--- What you have to do ---
Set down every record below exactly as it stands, leaving out the pictures.

--- Extracted information ---
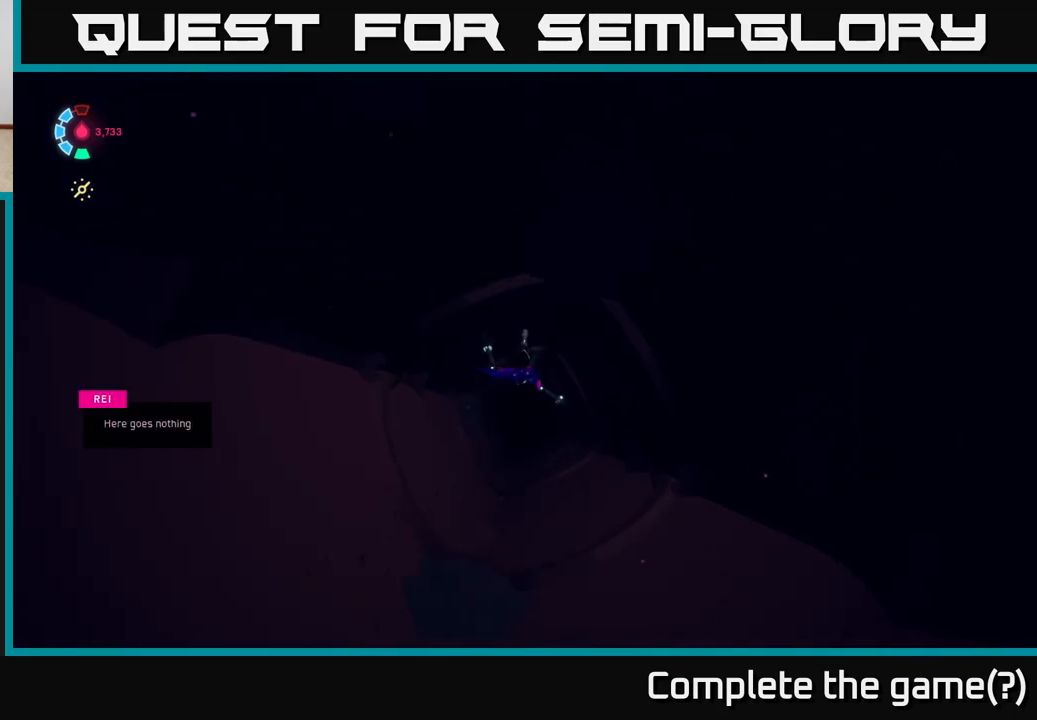
{"buttons": [], "left_stick": "down-left", "right_stick": "center", "events": [[183, "right_stick", "center"], [450, "left_stick", "down-left"]]}
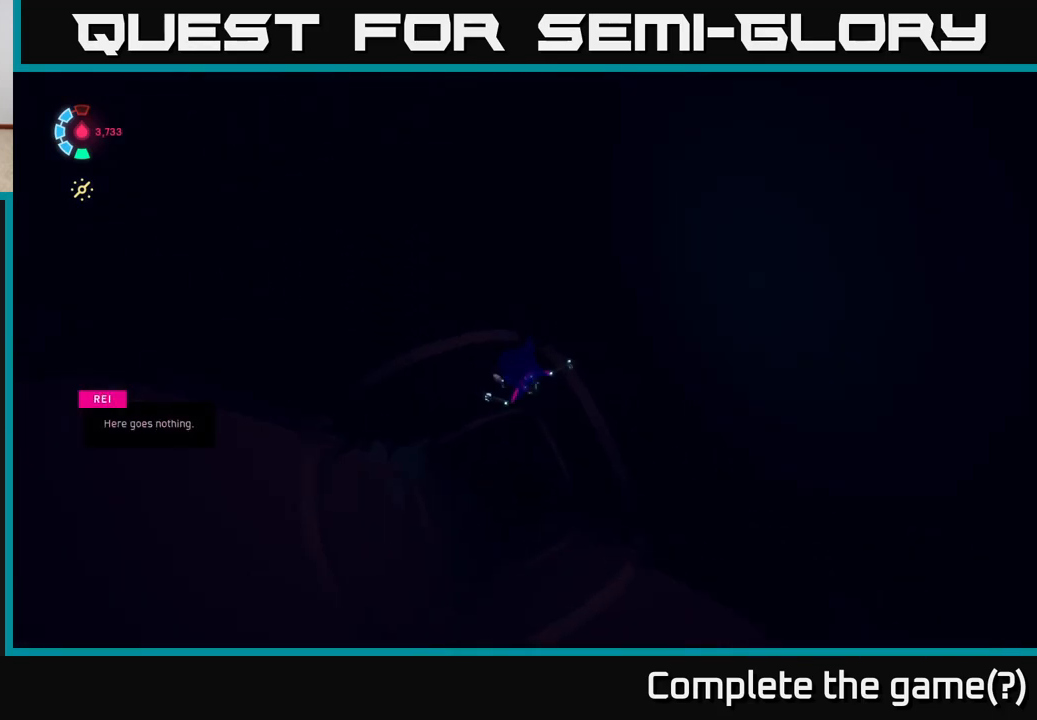
{"buttons": [], "left_stick": "center", "right_stick": "center", "events": [[300, "left_stick", "center"]]}
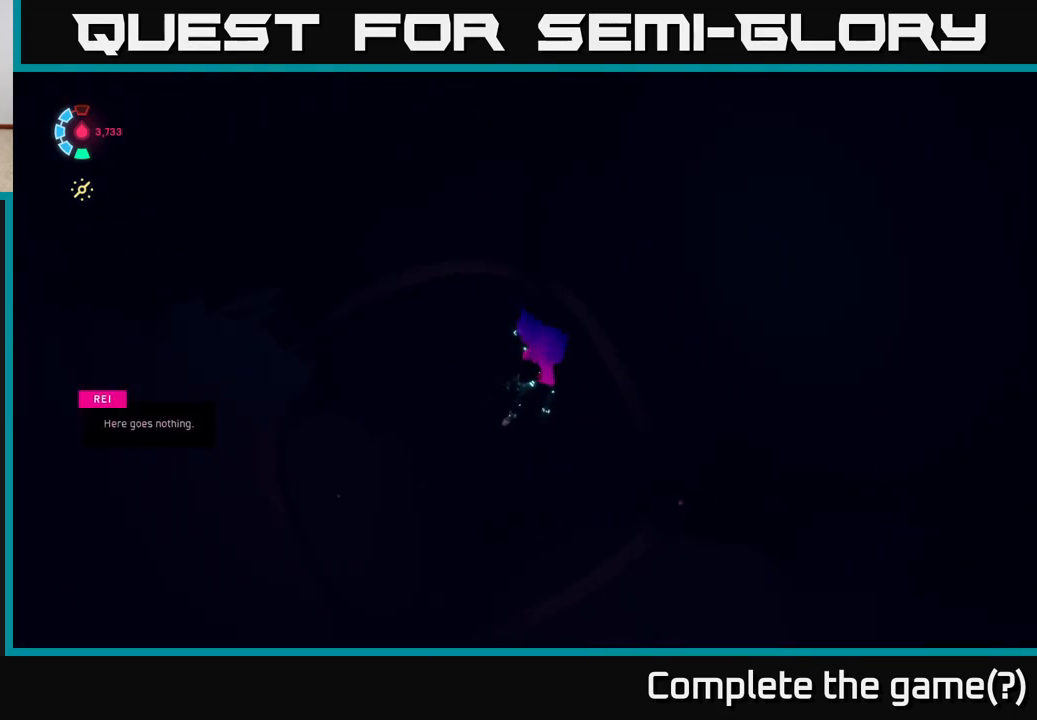
{"buttons": [], "left_stick": "up", "right_stick": "center", "events": [[100, "left_stick", "down-left"], [383, "left_stick", "center"], [433, "left_stick", "up"]]}
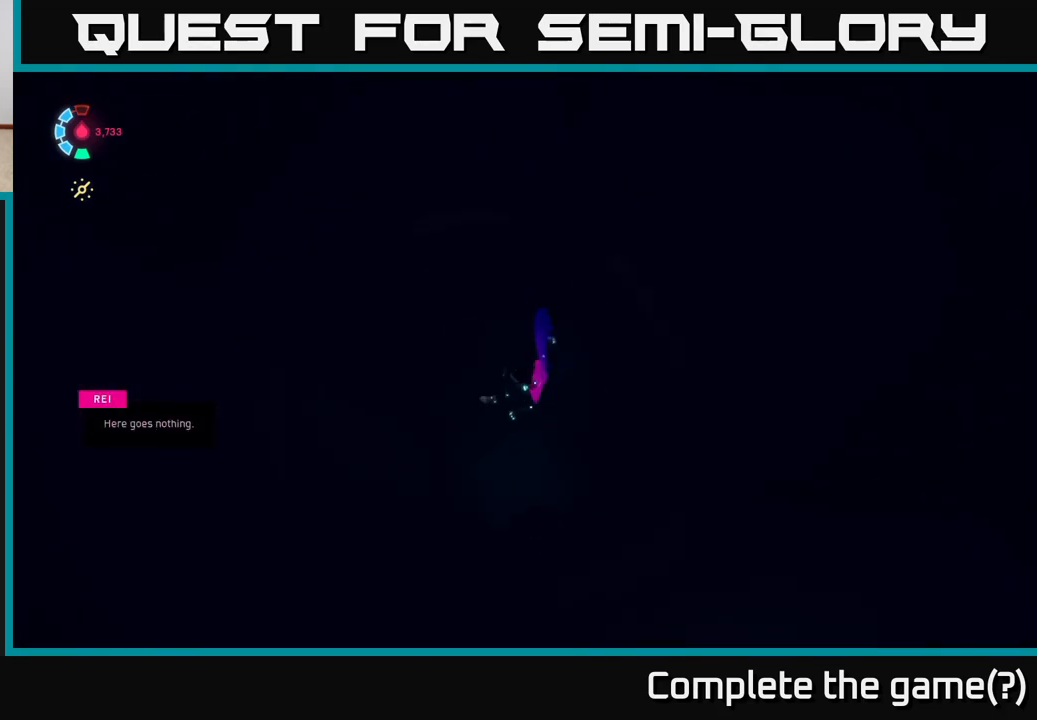
{"buttons": [], "left_stick": "center", "right_stick": "center", "events": [[117, "left_stick", "center"]]}
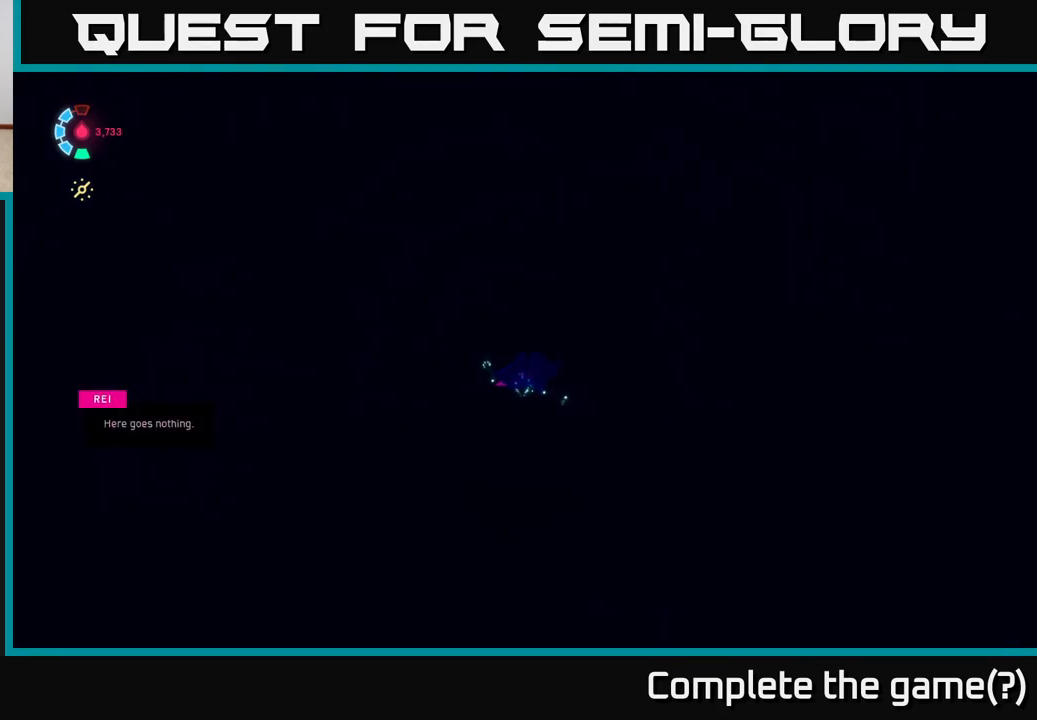
{"buttons": [], "left_stick": "center", "right_stick": "up", "events": [[400, "right_stick", "up"]]}
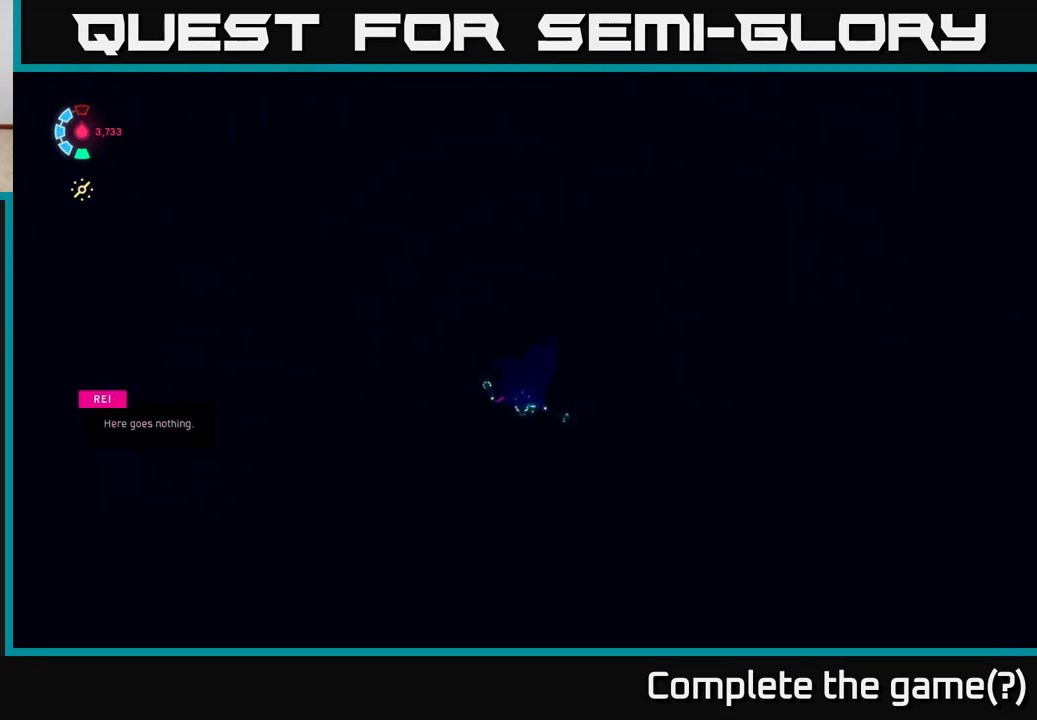
{"buttons": [], "left_stick": "center", "right_stick": "up", "events": []}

--- Finished task ---
{"buttons": [], "left_stick": "down-left", "right_stick": "center", "events": [[183, "right_stick", "center"], [450, "left_stick", "down-left"]]}
{"buttons": [], "left_stick": "center", "right_stick": "center", "events": [[300, "left_stick", "center"]]}
{"buttons": [], "left_stick": "up", "right_stick": "center", "events": [[100, "left_stick", "down-left"], [383, "left_stick", "center"], [433, "left_stick", "up"]]}
{"buttons": [], "left_stick": "center", "right_stick": "center", "events": [[117, "left_stick", "center"]]}
{"buttons": [], "left_stick": "center", "right_stick": "up", "events": [[400, "right_stick", "up"]]}
{"buttons": [], "left_stick": "center", "right_stick": "up", "events": []}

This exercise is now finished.